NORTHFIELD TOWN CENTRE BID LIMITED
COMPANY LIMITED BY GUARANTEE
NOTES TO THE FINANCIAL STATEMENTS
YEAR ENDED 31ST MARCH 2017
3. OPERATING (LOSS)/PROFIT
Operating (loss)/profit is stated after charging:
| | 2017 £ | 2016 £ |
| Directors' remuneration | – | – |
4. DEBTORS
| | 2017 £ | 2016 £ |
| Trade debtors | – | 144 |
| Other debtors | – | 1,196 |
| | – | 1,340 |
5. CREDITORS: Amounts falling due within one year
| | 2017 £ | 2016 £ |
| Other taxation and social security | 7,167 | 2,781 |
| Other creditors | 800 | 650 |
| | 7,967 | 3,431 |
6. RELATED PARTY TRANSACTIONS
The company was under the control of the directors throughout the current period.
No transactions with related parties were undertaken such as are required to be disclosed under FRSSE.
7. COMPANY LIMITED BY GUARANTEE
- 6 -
········
**WHAT THIS TASK INVOLVES**
Set all of the data down again exactly.

**RESULT OF THIS TASK**
NORTHFIELD TOWN CENTRE BID LIMITED
COMPANY LIMITED BY GUARANTEE
NOTES TO THE FINANCIAL STATEMENTS
YEAR ENDED 31ST MARCH 2017
3. OPERATING (LOSS)/PROFIT
Operating (loss)/profit is stated after charging:
| | 2017 £ | 2016 £ |
| Directors' remuneration | – | – |
4. DEBTORS
| | 2017 £ | 2016 £ |
| Trade debtors | – | 144 |
| Other debtors | – | 1,196 |
| | – | 1,340 |
5. CREDITORS: Amounts falling due within one year
| | 2017 £ | 2016 £ |
| Other taxation and social security | 7,167 | 2,781 |
| Other creditors | 800 | 650 |
| | 7,967 | 3,431 |
6. RELATED PARTY TRANSACTIONS
The company was under the control of the directors throughout the current period.
No transactions with related parties were undertaken such as are required to be disclosed under FRSSE.
7. COMPANY LIMITED BY GUARANTEE
- 6 -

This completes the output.